Beet greens, chard, turnip greens, mustard greens and carrot tops are all becoming more widespread in this “waste-not” economy, Baum + Whiteman said. Additionally, seaweed is gaining wider acceptance in part due to the ramen boom, the firm said. “If we’re wrong, hedge your bets by exploring the world of squashes,” Baum + Whiteman added.
Fast-casual sales started to slump in late 2016, and Baum + Whiteman said it might be due to an excessively formulaic experience: “Choose a (fill in the blank), add a (fill in the blank), top it with (fill in the blank) and garnish it with (fill in the blank). Your food will be (choose any three) local, sustainable, farm-to-table, mindfully sourced, natural, artisan, eco-friendly, authentic, healthy, humanely slaughtered, meaningful, seasonal, vegetable-forward, mission-driven, chef-driven.” Additionally, although there has been a proliferation of culinary genres in the segment — Indian, Chinese, Korean, Mediterranean, lobster rolls, salad bars, poke and ceviche, “bowls of all kinds,” and ethnic sandwiches — they’re “mostly dumbed down.” The firm said to look for innovation in the segment, including new design elements, more alcoholic beverages, delivery of food to tables or possibly drive-thrus.
Less likely to splatter, and potentially free of carbohydrates, unlike sandwiches, bowls full of greens, whole grains, raw fish, the Korean staple bibimbap and more are proliferating at restaurants, “and chefs are finding that assembling a decorous bowl is easier and faster than the complexity of plating upscale entrées because they don’t have to fuss around with all that white space,” Baum + Whiteman said. Also, they’re portable.

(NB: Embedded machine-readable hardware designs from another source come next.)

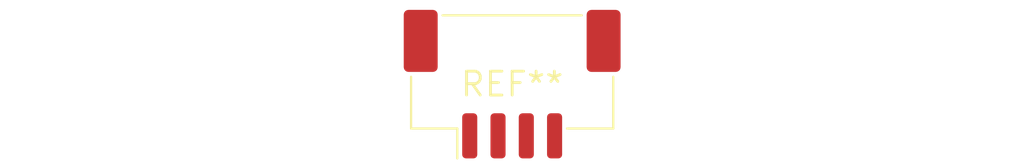
<source format=kicad_pcb>
(kicad_pcb (version 20240108) (generator pcbnew)

  (general
    (thickness 1.6)
  )

  (paper "A4")
  (layers
    (0 "F.Cu" signal)
    (31 "B.Cu" signal)
    (32 "B.Adhes" user "B.Adhesive")
    (33 "F.Adhes" user "F.Adhesive")
    (34 "B.Paste" user)
    (35 "F.Paste" user)
    (36 "B.SilkS" user "B.Silkscreen")
    (37 "F.SilkS" user "F.Silkscreen")
    (38 "B.Mask" user)
    (39 "F.Mask" user)
    (40 "Dwgs.User" user "User.Drawings")
    (41 "Cmts.User" user "User.Comments")
    (42 "Eco1.User" user "User.Eco1")
    (43 "Eco2.User" user "User.Eco2")
    (44 "Edge.Cuts" user)
    (45 "Margin" user)
    (46 "B.CrtYd" user "B.Courtyard")
    (47 "F.CrtYd" user "F.Courtyard")
    (48 "B.Fab" user)
    (49 "F.Fab" user)
    (50 "User.1" user)
    (51 "User.2" user)
    (52 "User.3" user)
    (53 "User.4" user)
    (54 "User.5" user)
    (55 "User.6" user)
    (56 "User.7" user)
    (57 "User.8" user)
    (58 "User.9" user)
  )

  (setup
    (pad_to_mask_clearance 0)
    (pcbplotparams
      (layerselection 0x00010fc_ffffffff)
      (plot_on_all_layers_selection 0x0000000_00000000)
      (disableapertmacros false)
      (usegerberextensions false)
      (usegerberattributes false)
      (usegerberadvancedattributes false)
      (creategerberjobfile false)
      (dashed_line_dash_ratio 12.000000)
      (dashed_line_gap_ratio 3.000000)
      (svgprecision 4)
      (plotframeref false)
      (viasonmask false)
      (mode 1)
      (useauxorigin false)
      (hpglpennumber 1)
      (hpglpenspeed 20)
      (hpglpendiameter 15.000000)
      (dxfpolygonmode false)
      (dxfimperialunits false)
      (dxfusepcbnewfont false)
      (psnegative false)
      (psa4output false)
      (plotreference false)
      (plotvalue false)
      (plotinvisibletext false)
      (sketchpadsonfab false)
      (subtractmaskfromsilk false)
      (outputformat 1)
      (mirror false)
      (drillshape 1)
      (scaleselection 1)
      (outputdirectory "")
    )
  )

  (net 0 "")

  (footprint "JST_ZE_BM04B-ZESS-TBT_1x04-1MP_P1.50mm_Vertical" (layer "F.Cu") (at 0 0))

)

</source>
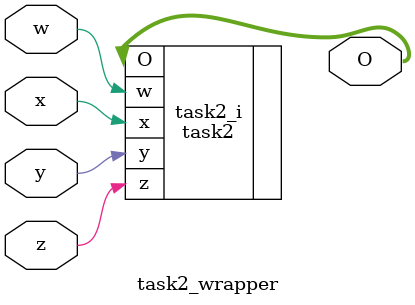
<source format=v>
`timescale 1 ps / 1 ps

module task2_wrapper
   (O,
    w,
    x,
    y,
    z);
  output [15:0]O;
  input w;
  input x;
  input y;
  input z;

  wire [15:0]O;
  wire w;
  wire x;
  wire y;
  wire z;

  task2 task2_i
       (.O(O),
        .w(w),
        .x(x),
        .y(y),
        .z(z));
endmodule

</source>
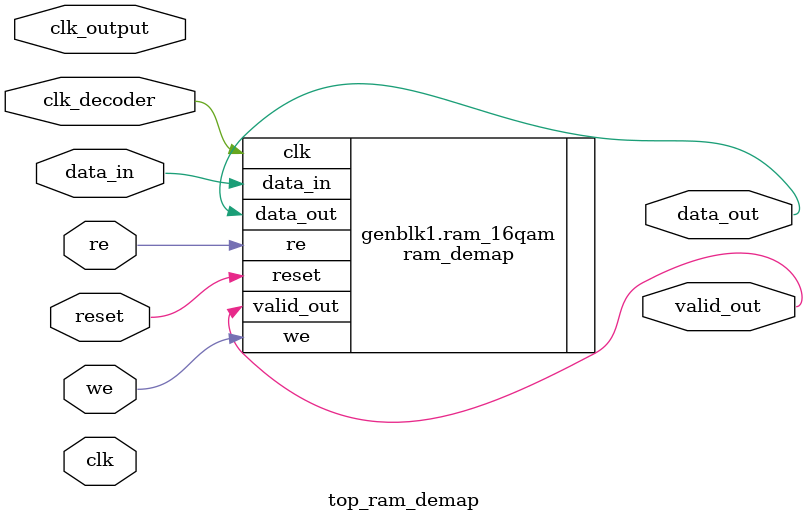
<source format=v>
module top_ram_demap	#(parameter DEMAPPER=16)
(
	clk,
	clk_output,
	clk_decoder,
	reset,
	re,
	we,
	valid_out,
	data_in,
	data_out
);
	//======================================================================================
	input 			clk;
	input			clk_output;
	input           clk_decoder;
	input 			reset;
	input 			re;
	input			we;
	input 		 	data_in;
	output 			valid_out;
	output 			data_out;
	//======================================================================================
	generate 
		case(DEMAPPER)
			2:
			begin
				ram_demap #(14,1,16384) ram_bpsk
				(
					.clk(clk),
					.reset(reset),
					.re(re),
					.we(we),
					.data_in(data_in),
					.data_out(data_out),
					.valid_out(valid_out)
				);
			end
			4:
			begin
				ram_demap #(14,1,16384) ram_qpsk
				(
					.clk(clk_output),
					.reset(reset),
					.re(re),
					.we(we),
					.data_in(data_in),
					.data_out(data_out),
					.valid_out(valid_out)
				);
			end
			16:
			begin
				ram_demap #(14,1,16384) ram_16qam
				(
					.clk(clk_decoder),
					.reset(reset),
					.re(re),
					.we(we),
					.data_in(data_in),
					.data_out(data_out),
					.valid_out(valid_out)
				);
			end
		endcase
	endgenerate
	//============================================================================	
endmodule
</source>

Baum + Whiteman see a proliferation of new ice cream formats, including the freakshake — a fad that started in Australia and features milkshakes topped with ice cream, “as much sauce and whipped cream as possible, and then surmounted by insane quantities of cake, cookies, doughnuts, ice cream sandwiches and various candies until the concoction threatens intellectually and physically to topple.”
Ice cream rollups — “liquid ice cream frozen into crêpe-like thinness on a super-cooled metal plate … and then scraped into tight cylinders” in front of customers — originated in Thailand and are now spreading, they said. The firm also pointed to decorated shaved ices proliferating in Southeast Asia, soft-serve embedded in cotton candy now being served in the United Kingdom, and ice cream with non-dessert ingredients such as avocado and roasted beets.
Yes, cayenne pepper consumption rose globally by 47 percent in global product launches last year, Baum + Whiteman said, citing Innova Market Insights, but caraway, saffron, horseradish and turmeric are also on the rise. The firm predicted an upward trend in the spices of Indian and Southeast Asian curries, including chiles, tamarind, lemon grass, turmeric, ginger, coriander, cardamom, kaffir lime, cumin, cinnamon, cloves, caraway mustard seed, citrus juices and zests, as well as shrimp paste. “Not all at once, but a few at a time, sometimes with barely detectable drops of soy sauce,” Baum + Whiteman predicted. The firm added that hot spices are being balanced with sweetness, hence blends such as jalapeño honey and jerk watermelon.